2. Company “innovation” initiatives often don’t address the real issues
I keep hearing about the importance of “Digital Transformation,” but many times the real problem isn’t transitioning to digital, it’s dealing with the fallout from your crappy, rushed digital business implementation from years ago. Too often, top-down edicts to move to the cloud or containers or DevOps are merely half-baked promises of a “silver bullet” to solve years of technical debt, rushed implementations, and bad decisions.
My friend complained that his company’s big central pushes to “modernize” felt like lip-service. Too often, they lacked quantifiable measures of success (or failure) and ended up being abandoned halfway through in favor of direct differentiated value projects. In many cases, that left things in worse conditions than before the effort started.
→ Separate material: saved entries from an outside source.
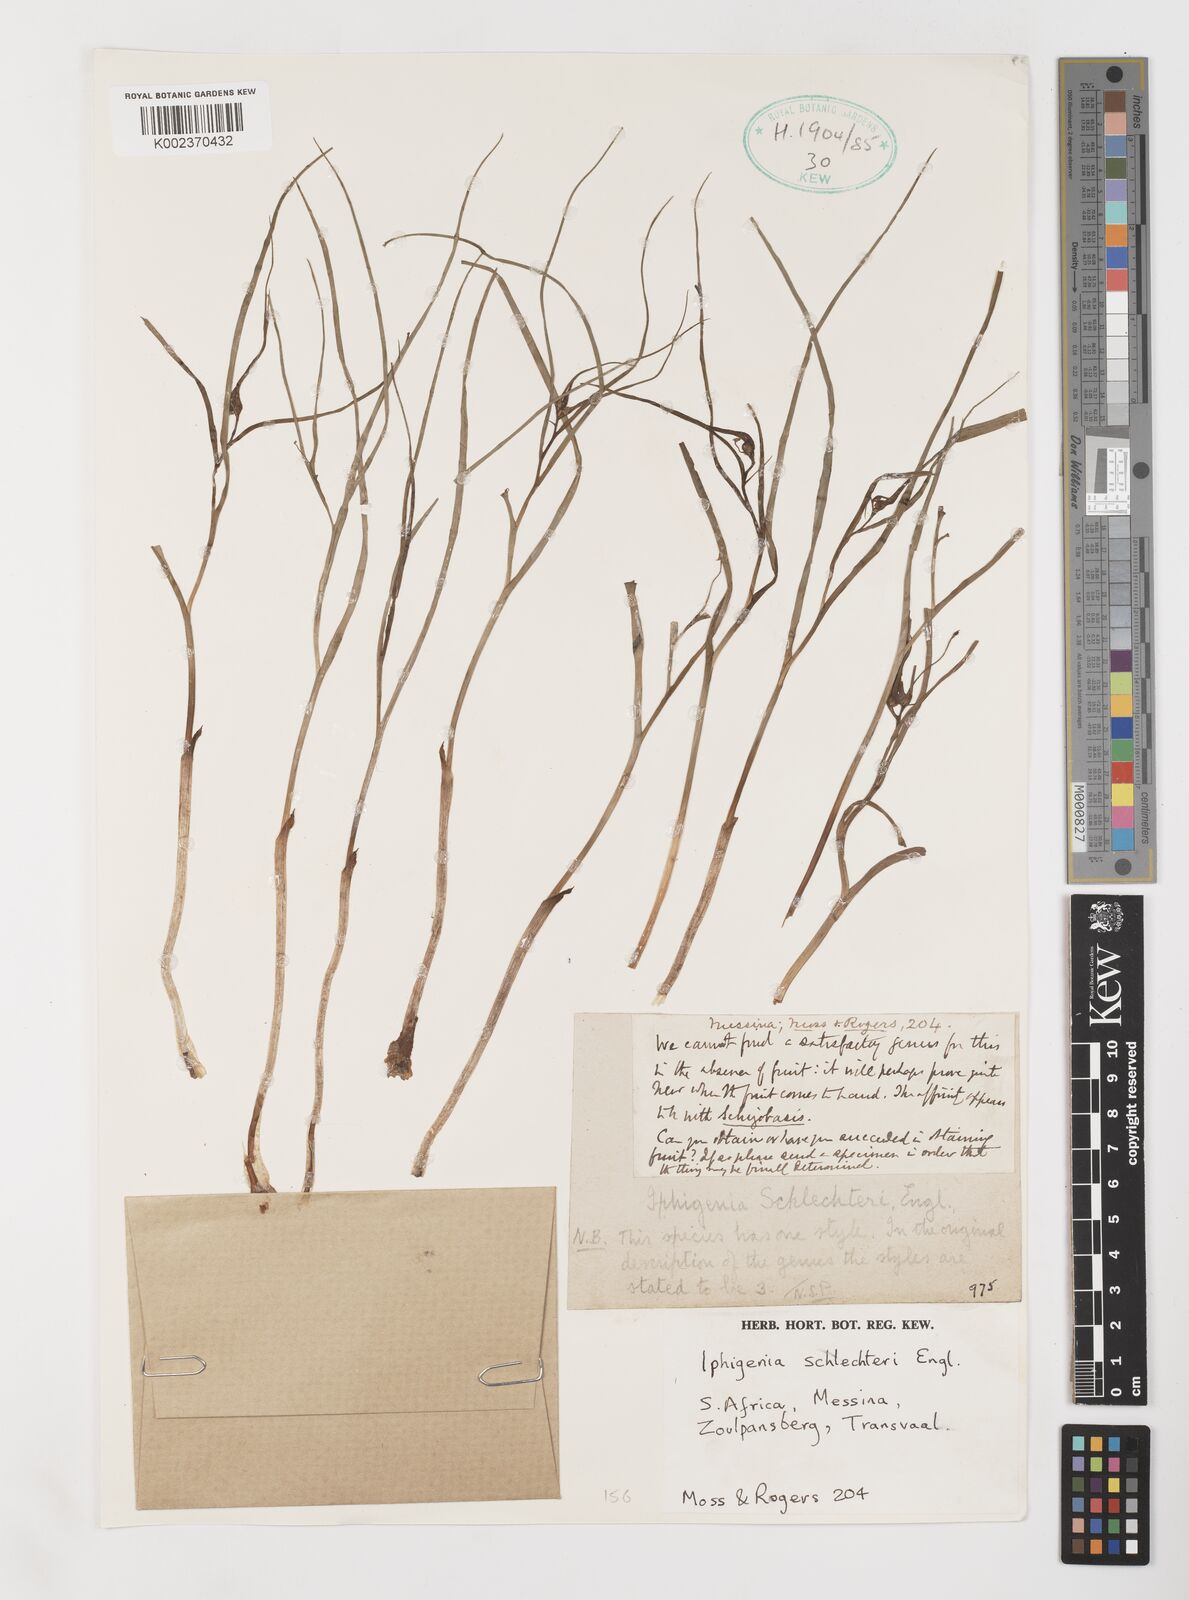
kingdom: Plantae
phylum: Tracheophyta
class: Liliopsida
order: Liliales
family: Colchicaceae
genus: Camptorrhiza
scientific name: Camptorrhiza strumosa
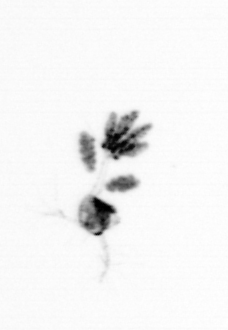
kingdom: Animalia
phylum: Arthropoda
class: Copepoda
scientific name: Copepoda
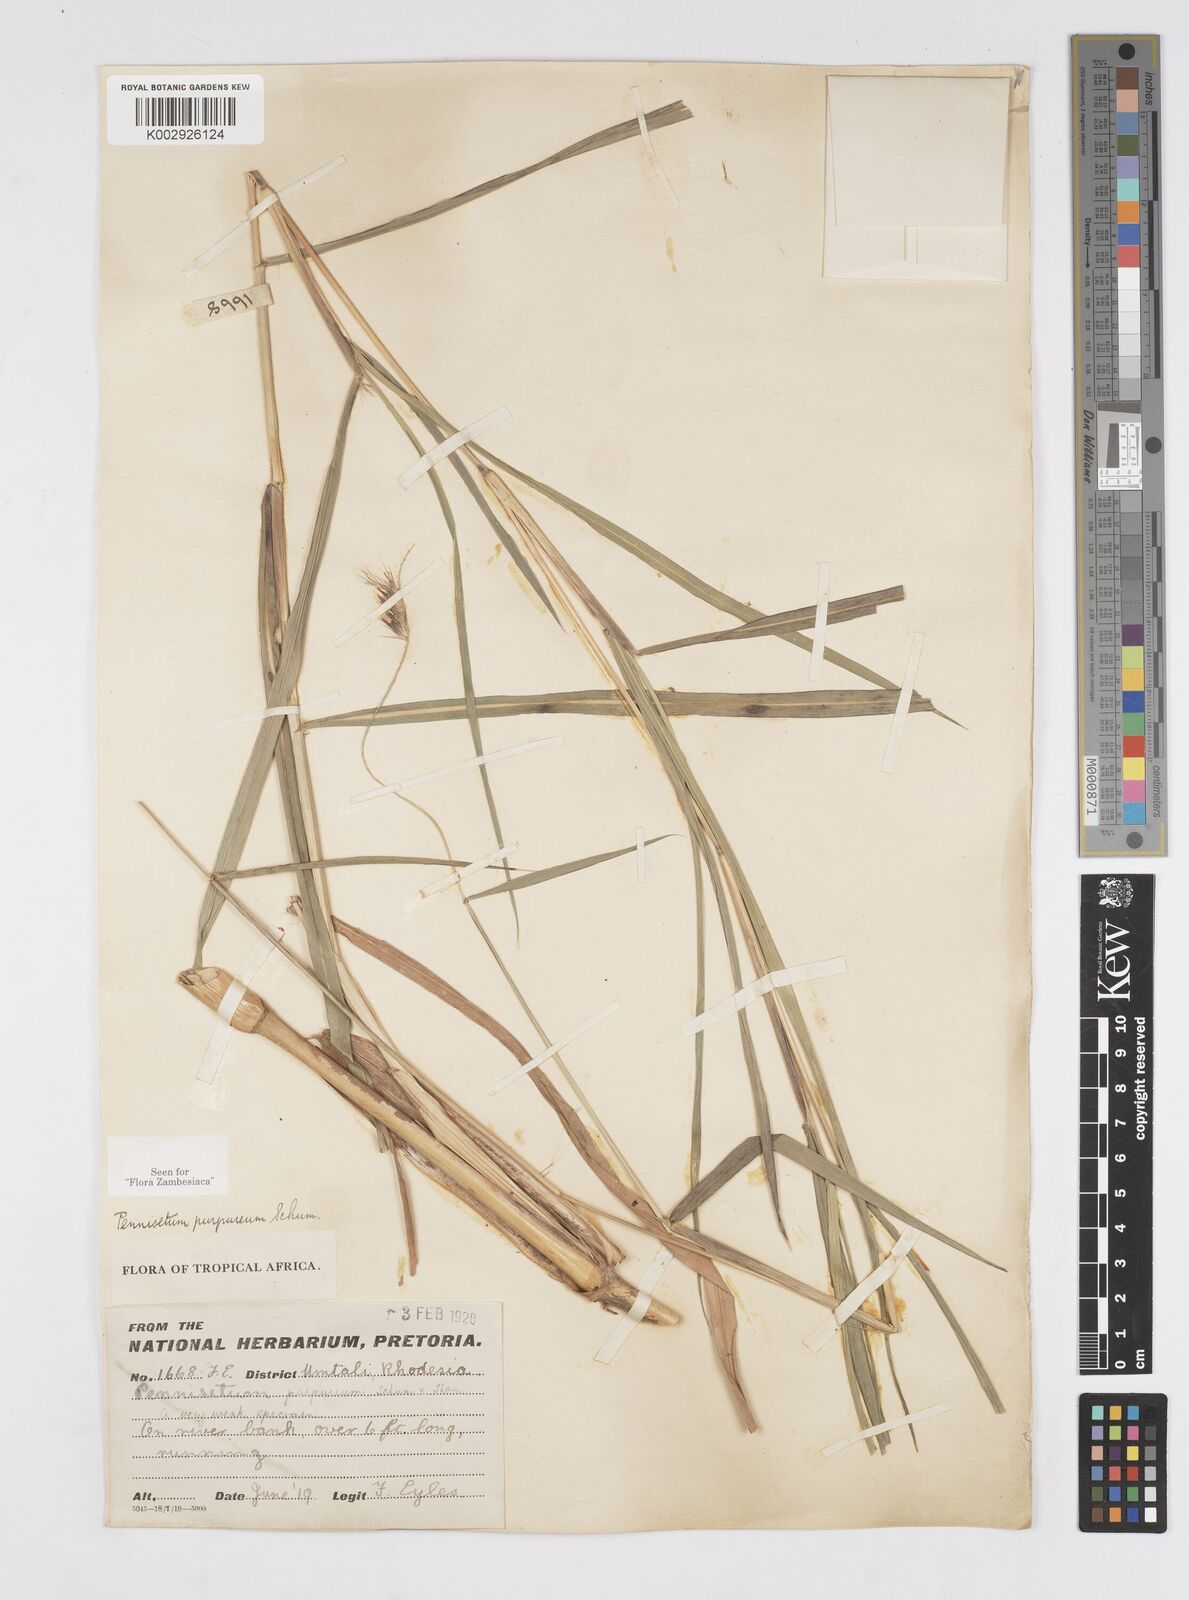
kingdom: Plantae
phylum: Tracheophyta
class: Liliopsida
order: Poales
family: Poaceae
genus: Cenchrus
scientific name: Cenchrus purpureus
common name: Elephant grass
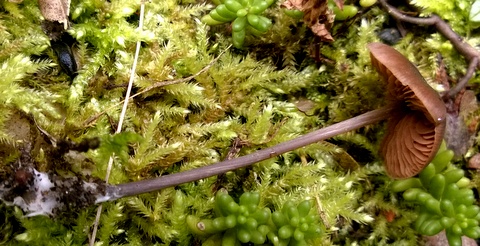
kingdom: Fungi
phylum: Basidiomycota
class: Agaricomycetes
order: Agaricales
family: Entolomataceae
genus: Entoloma
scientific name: Entoloma hebes
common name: krat-rødblad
3. Execs may not see the problems
My friend stressed how concerned he was about the quality of his company’s products and how difficult they were to maintain. But he felt that top brass often refused to acknowledge the problem, either out of ignorance or willful disregard.
Sure, in the real world stuff has to get done and sometimes doing it quickly and poorly is the only viable approach. Unfortunately, though, it’s people like my friend who lose their Saturdays because of it. The people on the ground pick up the slack, feel the pain, and desperately need the solution. CTOs and IT directors and other bigwigs need to understand that meeting their numbers ultimately boils down to empowering boots on the ground to do their jobs well.
How New Relic can help
New Relic is already dedicated to solving these exact kinds of problems. I literally (and a bit smugly) showed off New Relic on my phone while my friend was fumbling to debug his issues. “Oh, check it out, here is every exception thrown in production by our main web app. Whoa, our transaction times have gotten a lot faster in the last year! Man, that database query looks complex, good thing it’s performing so well and we don’t have to drill into it.”
If my friend would have had New Relic, he would have gotten his Saturday back. His customers would have had a better user experience, faster. His company would likely have had a higher revenue and his CTO/IT Director would have had improved metrics to present to shareholders.
New Relic provides value on a lot of levels, but we will never lose sight of the people we have always served so well: the “fingers on keyboards” folks who support the business on their shoulders!